そのため、貼り間違い・貼り直しの場合は再発行しなければならないと考えてください。
それでは、車検シールの再発行はどのような手順で行うのでしょう?まず再発行をしてもらう場所が普通自動車と軽自動車とで異なるなどの注意点や必要書類、手続きの流れなどを以下で説明していきます。
普通自動車の車検シールを再発行する場合は、陸運(支)局で手続きを行います。
陸運(支)局には地域の管轄が存在しますが、車検シール再発行の手続きに管轄は関係ありません。どこの地域でも手続き可能で、バイクの車検シール発行もここで行います。
営業日時は、平日の午前8時45分から3時間と午後1時から3時間になります。毎年12月29日~翌年1月3日はお休みです。
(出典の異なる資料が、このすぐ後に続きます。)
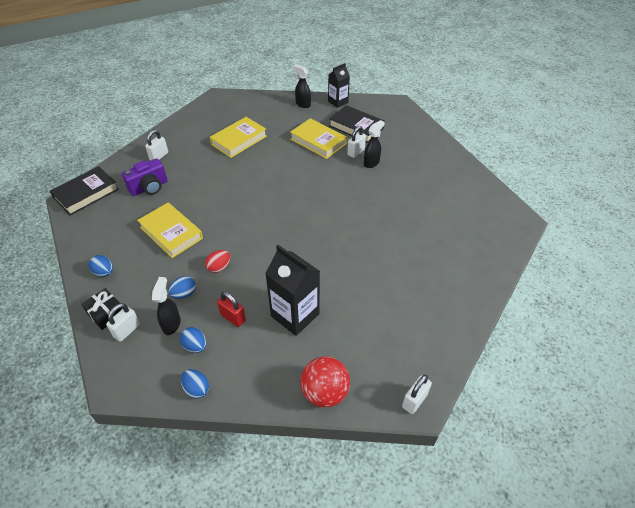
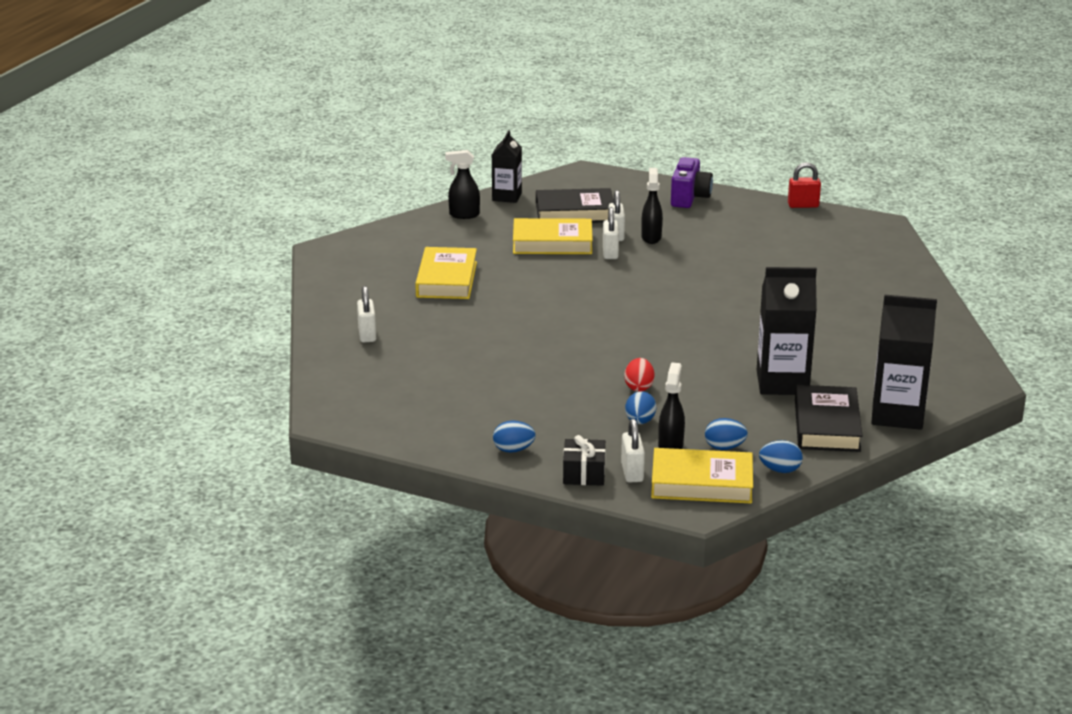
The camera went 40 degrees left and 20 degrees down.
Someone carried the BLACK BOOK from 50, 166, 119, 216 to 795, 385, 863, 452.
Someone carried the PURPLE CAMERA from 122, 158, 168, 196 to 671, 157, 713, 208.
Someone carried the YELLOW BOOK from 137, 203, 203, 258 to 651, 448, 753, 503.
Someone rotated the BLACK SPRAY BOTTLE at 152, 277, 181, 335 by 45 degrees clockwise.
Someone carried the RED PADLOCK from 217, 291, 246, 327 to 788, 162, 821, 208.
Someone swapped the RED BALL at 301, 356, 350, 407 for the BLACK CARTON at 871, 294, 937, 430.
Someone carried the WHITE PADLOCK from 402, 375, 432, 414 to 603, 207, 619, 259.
営業日時は手続きの内容や地域によっては異なることもあるので、事前に確認しておきましょう
軽自動車の車検シールの再発行する場合は、軽自動車検査協会で手続きを行います。
軽自動車検査協会は、軽自動車の新規登録や車検の手続きなどを国に代わって行う特別民間法人で、名義変更や車検証の再発行などもここで行われます。
軽自動車の車検シール再発行も、普通自動車の場合と同じように、管轄に関係なくどこの地域でも手続き可能です。
営業日時も先述した陸運(支)局と同じですが、やはり内容によっては異なるので利用する際は事前に確認しましょう。
普通自動車・軽自動車のいずれも、車検シールの再発行手続きには以下の書類が必要です。
- 車検証
- 検査標章(車検シール)
- 検査標章再交付申請書(OCR第3号様式)
- 申請手数料(印紙代)
- 使用者の印鑑
このうち、検査標章(車検シール)は破損・汚損した現物を持参するという意味です。紛失した場合は持参する必要はなく、「理由書(紛失届)」という書類に記入し提出すれば問題ありません。
また、検査標章再交付申請書は「折り曲げ厳禁」なので注意が必要です。この申請書はインターネットでPDFをダウンロードすることができますが、持参する際にどうしても折り目がついてしまいそうなら、当日に陸運(支)局か軽自動車検査協会でもらうようにしましょう。
普通自動車の場合に限りますが、車の使用者以外の人が手続きを行う場合は、代理人が委任状を持参する必要があります。
申請するのにかかる手数料は約300円ですが、この場合は代行手数料も加味したほうがいいでしょう。
必要証書類が揃ったら、陸運(支)局あるいは軽自動車検査協会の窓口へ行き、手続きを行いましょう。
まず申請書などを購入しますが、事前に申請書をダウンロード印刷している場合は不要です。次に記入例を参考にしながら申請書に必要事項を書き込んでいきます。それを窓口へ提出して問題がなければ、車検ステッカーと車検証が再発行されます。
これを受け取って、後は車のフロントガラスやナンバープレートなどの所定の位置に貼り付けてください。
ナンバープレートの交換などの手続きとは異なり、車検シール再発行の申請手続きでは車を持参する必要はありません。また、先述した通り、管轄に関係なくどの地域の施設でも手続きができます。
車検ステッカーを再発行すると、あわせて車検証も新しいものが交付されるので覚えておきましょう。再交付された車検証には「検査標章再交付」と書かれているので、内容を確認した上で車内で保管してください。
申請書へ記入する時は、持参した車検証の内容を確認しながら行いましょう。また、車検シールの紛失にともなう再発行の場合は「理由書」への記入が必要ですが、簡単ですので以下で書き方を説明します。
まず理由書の記入項目は以下の3つです。
①自動車登録番号または車両番号
②車体番号
③理由書提出の事由
このうち①と②は車検証に記載されているので、見てそのまま書けば問題ありません。
③の理由書提出の事由は紛失の理由ということで、「管理不足で紛失した」と書くだけで充分です。また盗難による紛失の場合は、盗まれた年月日、届け出た警察署、詳しい盗難状況なども書き込みます。
車検シールの再発行手続きを行う陸運(支)局あるいは軽自動車検査協会は営業日が平日のみなので、普段仕事をしている方は手続きの時間が取れないこともあるかもしれません。その場合、手続きを代行してもらうことも可能です。
また、車検シールが貼られていない車は公道を走れないので、公共交通機関での移動を検討しなければなりません。こうした面倒を避けたいなら、車検を受けた整備工場やディーラー、行政書士などに依頼しましょう。
再発行手続きは誰でもできるので、先述した必要書類と委任状さえあれば代行してもらうのも簡単です。ただし、業者に依頼すれば代行手数料がかかり、特に行政書士は金額が高額になりがちなので注意しましょう。